◆ EXERCISE DETAILS: Below are records to be copied exactly; their pictures are to be omitted.

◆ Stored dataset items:
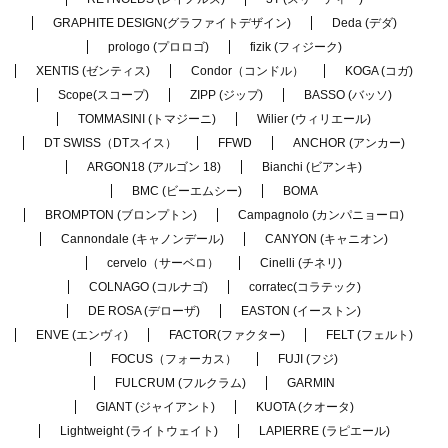
GRAPHITE DESIGN(グラファイトデザイン)
Deda (デダ)
prologo (プロロゴ)
fizik (フィジーク)
XENTIS (ゼンティス)
Condor（コンドル）
KOGA (コガ)
Scope(スコープ)
ZIPP (ジップ)
BASSO (バッソ)
TOMMASINI (トマジーニ)
Wilier (ウィリエール)
DT SWISS（DTスイス）
FFWD
ANCHOR (アンカー)
ARGON18 (アルゴン 18)
Bianchi (ビアンキ)
BMC (ビーエムシー)
BOMA
BROMPTON (ブロンプトン)
Campagnolo (カンパニョーロ)
Cannondale (キャノンデール)
CANYON (キャニオン)
cervelo（サーベロ）
Cinelli (チネリ)
COLNAGO (コルナゴ)
corratec(コラテック)
DE ROSA (デローザ)
EASTON (イーストン)
ENVE (エンヴィ)
FACTOR(ファクター)
FELT (フェルト)
FOCUS（フォーカス）
FUJI (フジ)
FULCRUM (フルクラム)
GARMIN
GIANT (ジャイアント)
KUOTA (クオータ)
Lightweight (ライトウェイト)
LAPIERRE (ラピエール)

◆ RESPONSE FOR THIS EXERCISE:
GRAPHITE DESIGN(グラファイトデザイン)
Deda (デダ)
prologo (プロロゴ)
fizik (フィジーク)
XENTIS (ゼンティス)
Condor（コンドル）
KOGA (コガ)
Scope(スコープ)
ZIPP (ジップ)
BASSO (バッソ)
TOMMASINI (トマジーニ)
Wilier (ウィリエール)
DT SWISS（DTスイス）
FFWD
ANCHOR (アンカー)
ARGON18 (アルゴン 18)
Bianchi (ビアンキ)
BMC (ビーエムシー)
BOMA
BROMPTON (ブロンプトン)
Campagnolo (カンパニョーロ)
Cannondale (キャノンデール)
CANYON (キャニオン)
cervelo（サーベロ）
Cinelli (チネリ)
COLNAGO (コルナゴ)
corratec(コラテック)
DE ROSA (デローザ)
EASTON (イーストン)
ENVE (エンヴィ)
FACTOR(ファクター)
FELT (フェルト)
FOCUS（フォーカス）
FUJI (フジ)
FULCRUM (フルクラム)
GARMIN
GIANT (ジャイアント)
KUOTA (クオータ)
Lightweight (ライトウェイト)
LAPIERRE (ラピエール)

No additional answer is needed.